Les éditoriaux de Jacques Cheminade

France

mardi 30 septembre 2003

Dans la situation internationale actuelle, ce qui va se passer aux Etats-Unis déterminera le sort du reste du monde. Le constater sans illusions ne signifie nullement que les autres pays doivent se conduire en spectateurs passifs. Tout au contraire, ils doivent peser de tout leur poids pour changer la politique de Washington.

En vue de cet objectif, le rôle de la France, aujourd’hui important, peut devenir demain fondamental. Nous sommes parvenus, en ce qui concerne l’Irak, à définir une juste politique pour le concert mondial des nations et à nous y tenir. Ce faisant, nous avons levé le tabou de l’alignement de principe de l’Allemagne sur les Etats-Unis, qui a si longtemps pesé sur les relations franco-allemandes.
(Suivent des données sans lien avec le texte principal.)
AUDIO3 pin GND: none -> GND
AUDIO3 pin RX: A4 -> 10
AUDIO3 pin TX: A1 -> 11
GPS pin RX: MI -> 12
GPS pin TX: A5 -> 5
Paris et Berlin, avec Rome et sans doute Madrid, explorent les voies d’une initiative économique européenne de croissance, fondée sur le développement d’infrastructures, promouvant l’investissement dans la recherche et l’industrie et créatrice d’emplois qualifiés. Bref, par-delà les arrangements institutionnels de la Convention européenne, apparaît l’horizon d’un programme économique de bien commun.
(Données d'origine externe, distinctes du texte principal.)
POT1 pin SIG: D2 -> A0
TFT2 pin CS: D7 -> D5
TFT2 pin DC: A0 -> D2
Est-ce suffisant ? Non. Car il faut à la fois étendre ce programme vers l’Eurasie (Russie, Inde et Chine), en établir le financement nécessaire à la hauteur de nos ambitions et mobiliser les énergies en vue de son application. Ceci suppose des politiques intérieures cohérentes avec cette perspective, car les nôtres, toujours soumises à l’hypothèque néo-libérale, ne le sont pas, et l’adoption d’un horizon audacieux, en rupture avec plus de trente ans de pusillanimité.

Nous sommes au début de l’épreuve. Seuls le Pont terrestre eurasiatique et le nouveau Bretton Woods, que nous préconisons ici, peuvent nous permettre, avec le poids d’une Europe rassemblée, de franchir l’obstacle.
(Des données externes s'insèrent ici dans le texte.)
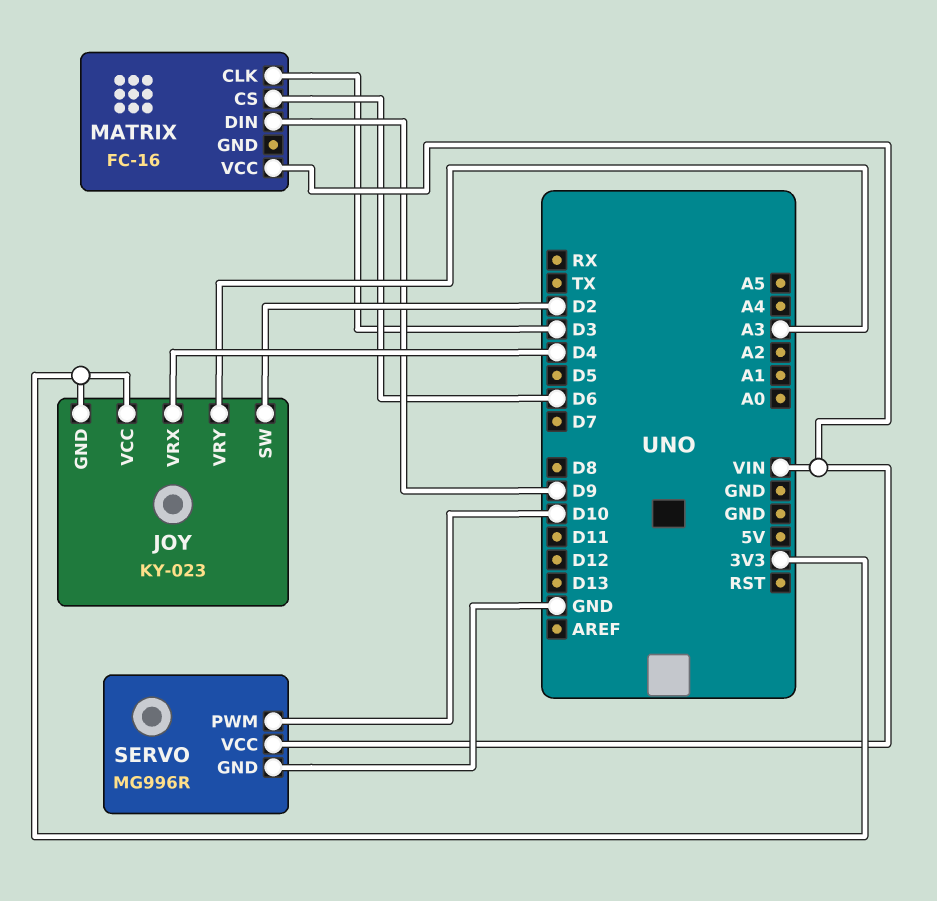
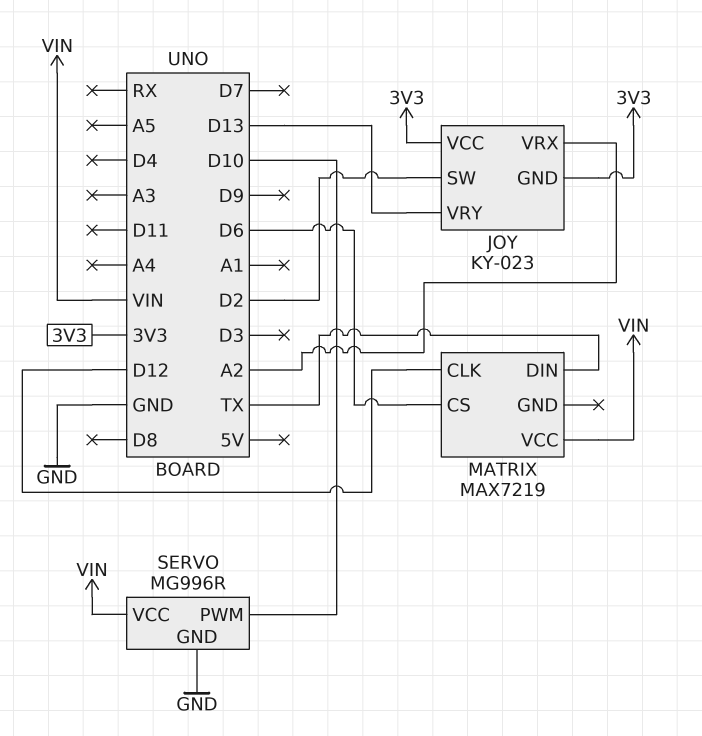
JOY pin VRX: D4 -> A2
JOY pin VRY: A3 -> D13
MATRIX: FC-16 -> MAX7219
MATRIX pin CLK: D3 -> D12
MATRIX pin DIN: D9 -> TX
Le moment est-il propice ? Oui. Car les faucons américains, qui pourraient réagir contre nous, se trouvent affaiblis par les efforts de Lyndon LaRouche, la réaction de milieux institutionnels américains - notamment militaires - effrayés par leur extrémisme, et le retournement en cours de l’opinion d’outre-Atlantique, qui exige un retour à la régulation économique et le renoncement aux lois scélérates de John Ashcroft. Frank Lautenberg, sénateur démocrate du New Jersey, vient de publier un rapport du Congressional Research Service, mettant en cause le protecteur en chef des faucons, le vice-président Cheney. Il est prouvé que celui-ci a menti (à Meet the Press, le 14 septembre) sur ses opérations avec la société pétrolière Halliburton (détention de stocks-options, perception de salaires différés) en contradiction flagrante avec les critères éthiques fédéraux. Avec ses mensonges pour justifier la guerre contre l’Irak, les conditions sont réunies pour un scandale pire que celui du Watergate, aboutissant à sa destitution.

La France et l’Europe doivent immédiatement profiter de cet affaiblissement de leurs adversaires. Car l’histoire ne repasse pas ses plats.